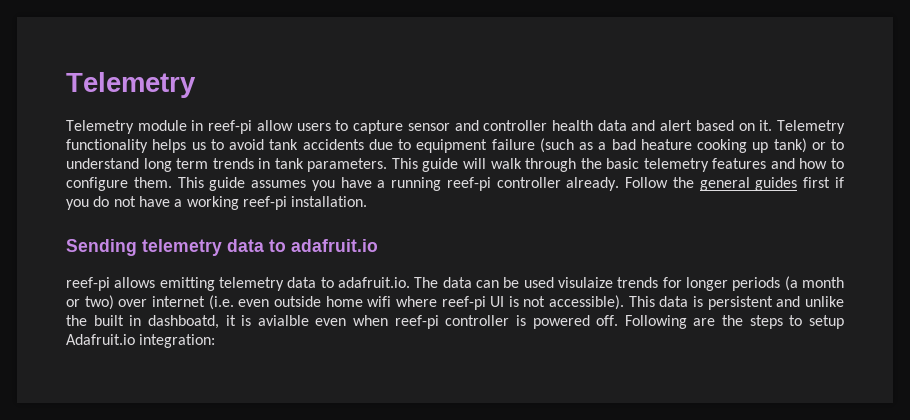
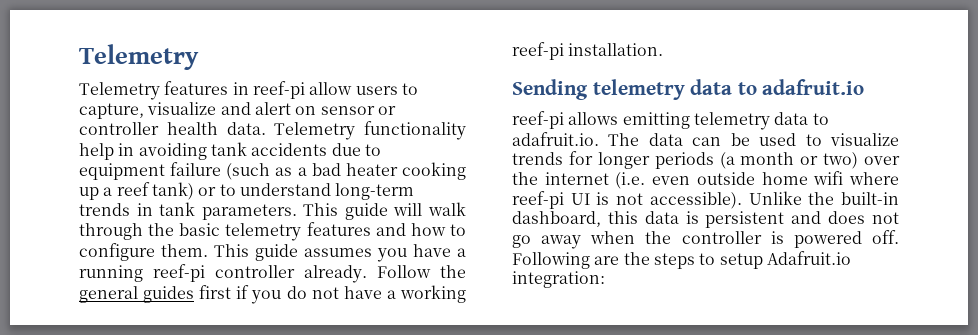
[137,120,187,131] module -> [164,81,229,95] features
[353,120,845,134] [66,139,264,153] capture sensor and controller health data and alert based on it. Telemetry functionality helps us to avoid -> [79,102,396,119] [79,121,466,140] [79,143,207,160] capture, visualize and alert on sensor or controller health data. Telemetry functionality help in avoiding
[640,139,692,150] heature -> [345,163,398,176] heater
(769, 147) none -> [103,182,150,196] a reef
[143,158,209,172] long term -> [335,183,415,200] long-term
[558,277,613,288] visulaize -> [805,133,899,146] to visualize
(148, 303) none -> [512,172,538,185] the
[628,296,844,310] [66,315,439,329] This data is persistent and unlike the built in dashboatd, it is avialble even when reef-pi -> [748,191,899,205] [512,211,899,228] [512,231,672,249] Unlike the built-in dashboard, this data is persistent and does not go away when the

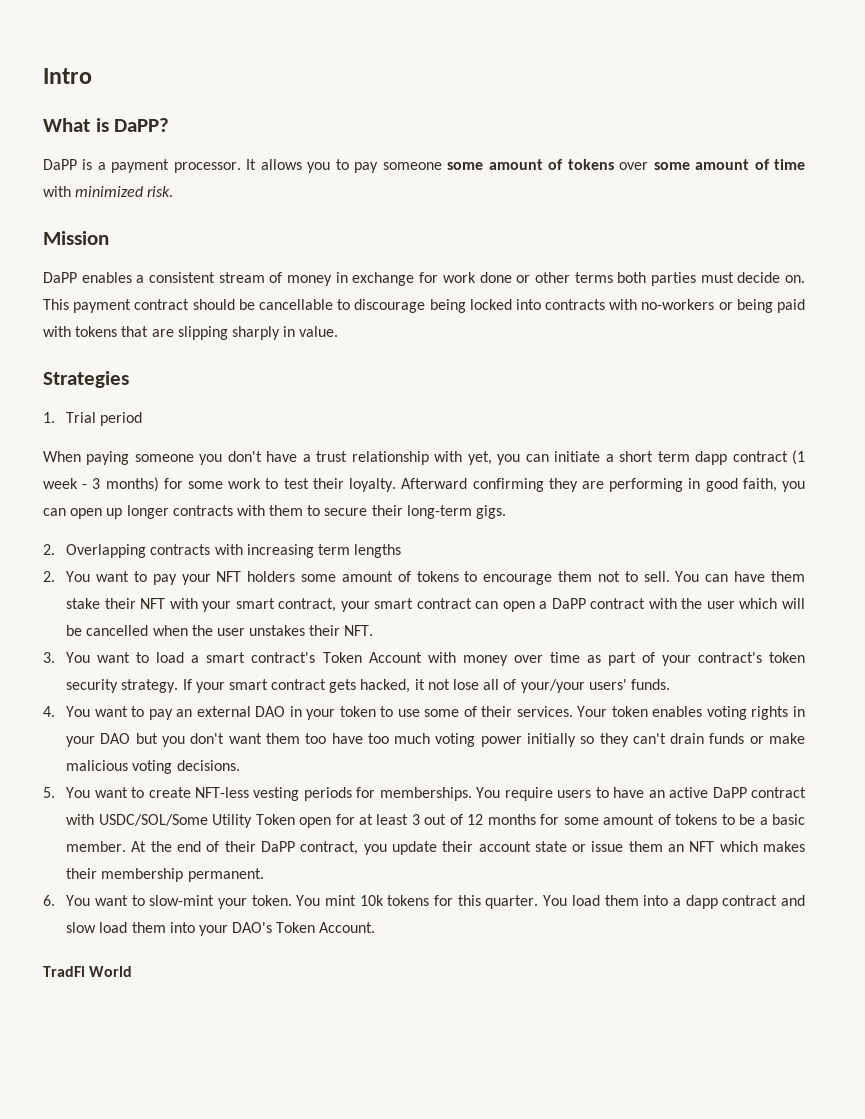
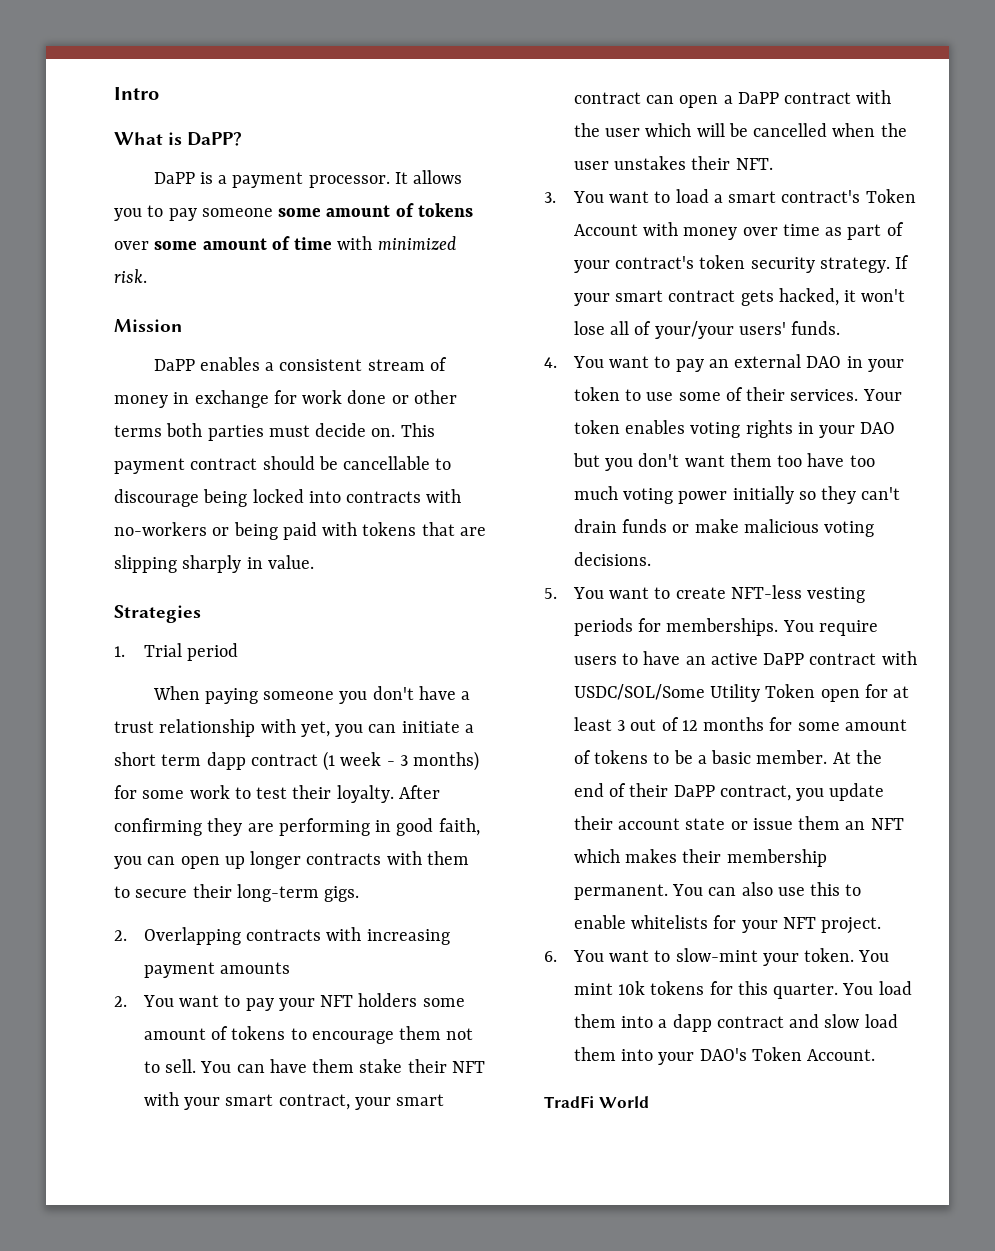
[401,478,468,489] Afterward -> [398,785,440,799] After
[317,544,402,558] term lengths -> [143,962,291,978] payment amounts
[427,679,450,690] not -> [861,289,906,302] won't
(264, 875) none -> [672,882,862,896] [573,915,882,934] You can also use this to enable whitelists for your NFT project.

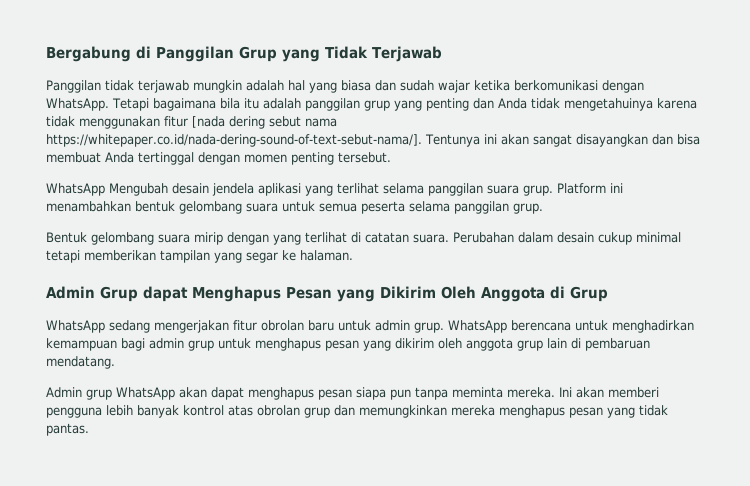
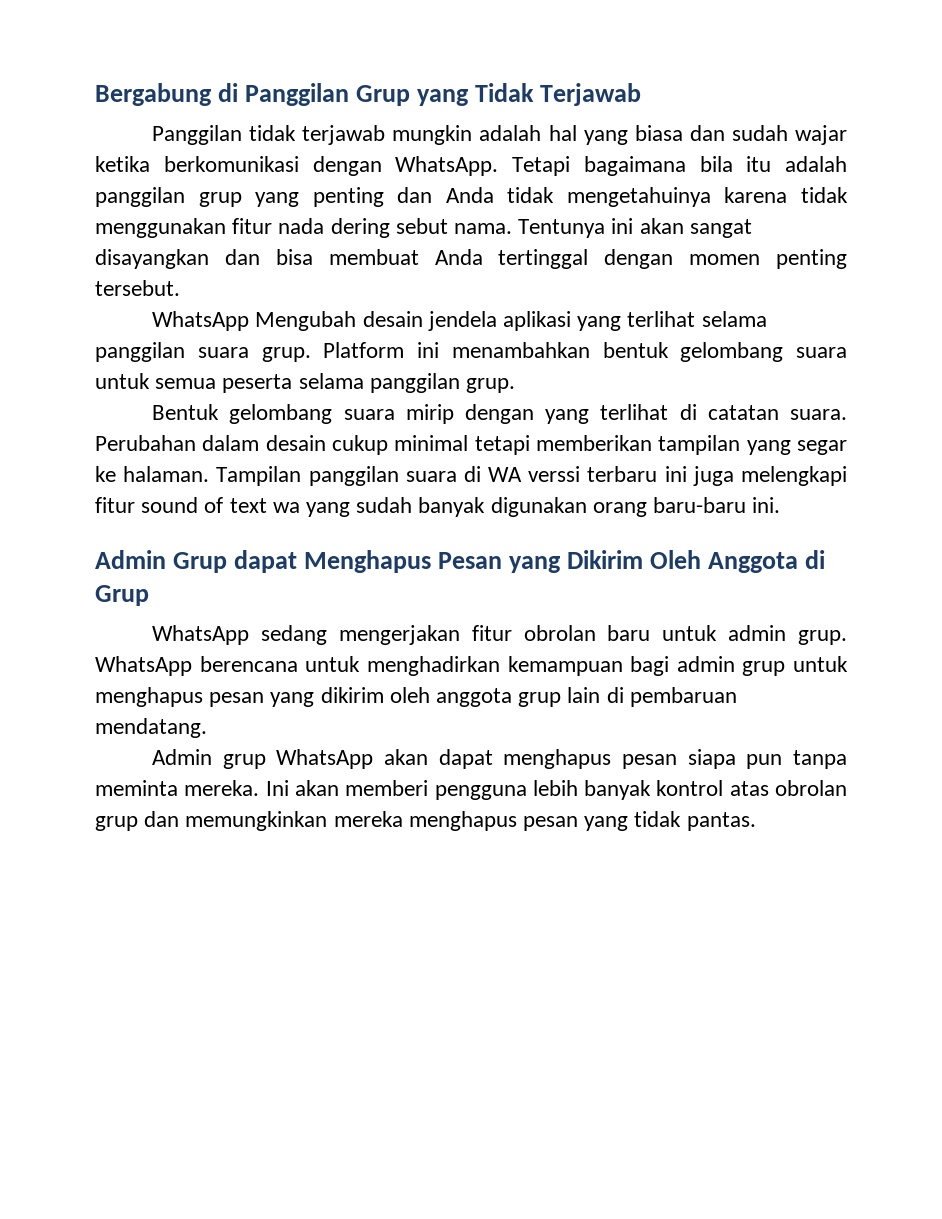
[192,116,225,128] [nada -> [278,218,325,234] nada
[305,118,337,127] [46,134,422,147] nama https://whitepaper.co.id/nada-dering-sound-of-text-sebut-nama/]. -> [454,223,513,234] nama.
(353, 255) none -> [216,466,847,486] [95,497,781,517] Tampilan panggilan suara di WA verssi terbaru ini juga melengkapi fitur sound of text wa yang sudah banyak digunakan orang baru-baru ini.

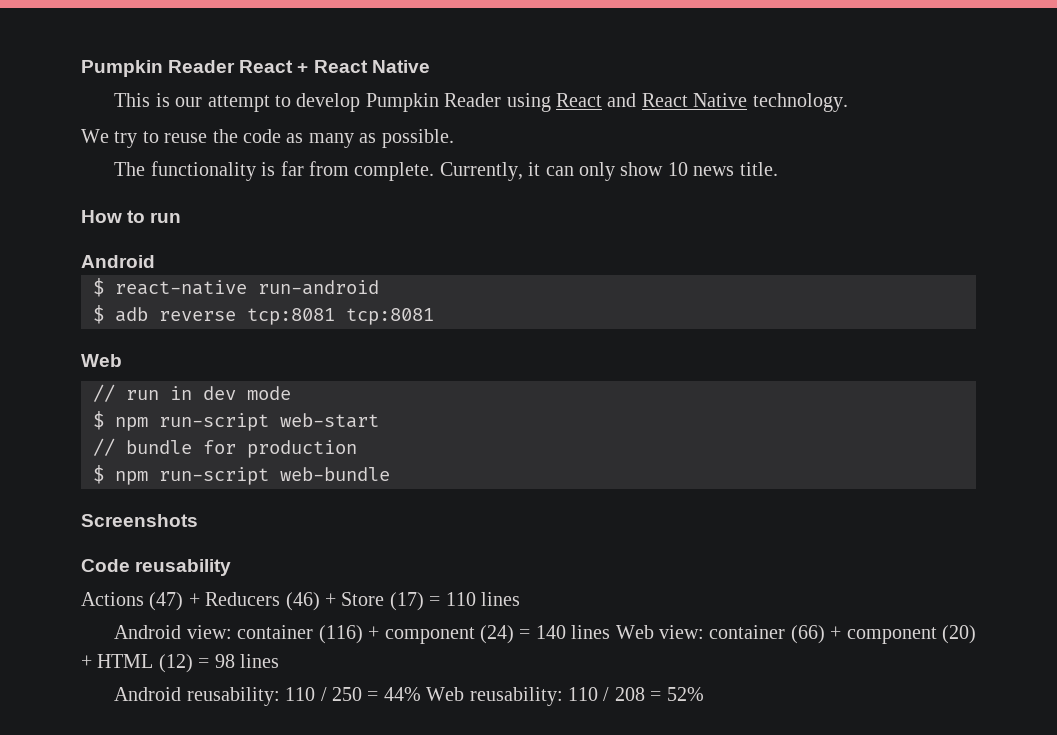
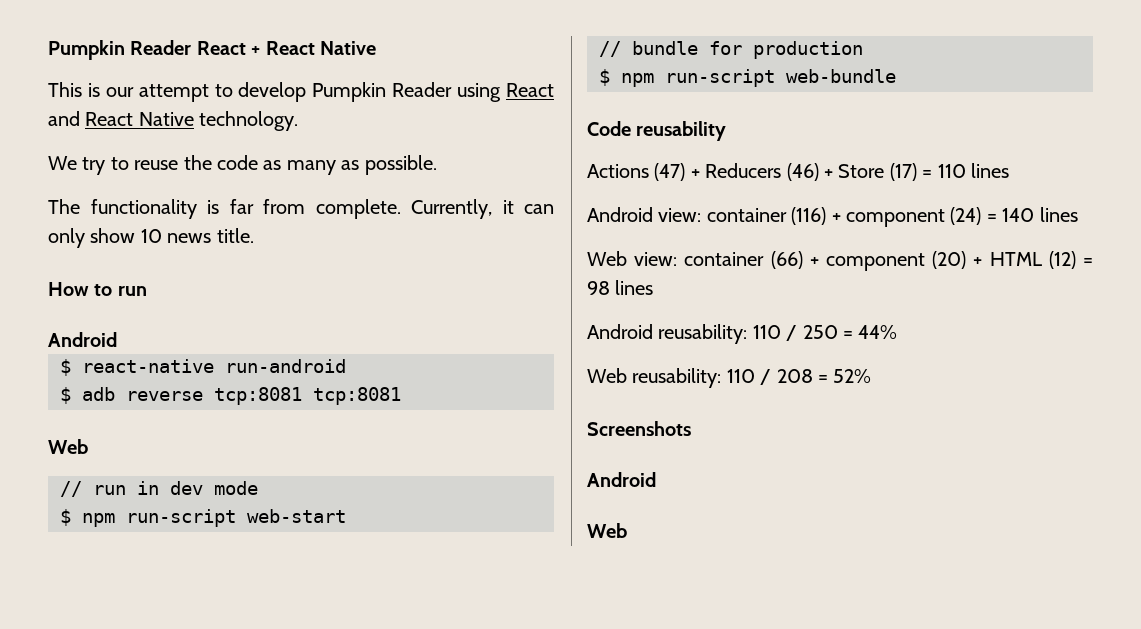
[81,514,198,527] // Screenshots -> (896, 76) none
(611, 632) none -> (1078, 214) //
(421, 694) none -> (898, 332) //
(704, 694) none -> [587,421,691,436] [587,472,656,487] [587,523,627,538] // Screenshots // Android // Web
++++++++
**Job item:** Find the word "text" in the entries, then copy out every line that has it.

**The completed task:**
[305,118,337,127] [46,134,422,147] nama https://whitepaper.co.id/nada-dering-sound-of-text-sebut-nama/]. -> [454,223,513,234] nama.
(353, 255) none -> [216,466,847,486] [95,497,781,517] Tampilan panggilan suara di WA verssi terbaru ini juga melengkapi fitur sound of text wa yang sudah banyak digunakan orang baru-baru ini.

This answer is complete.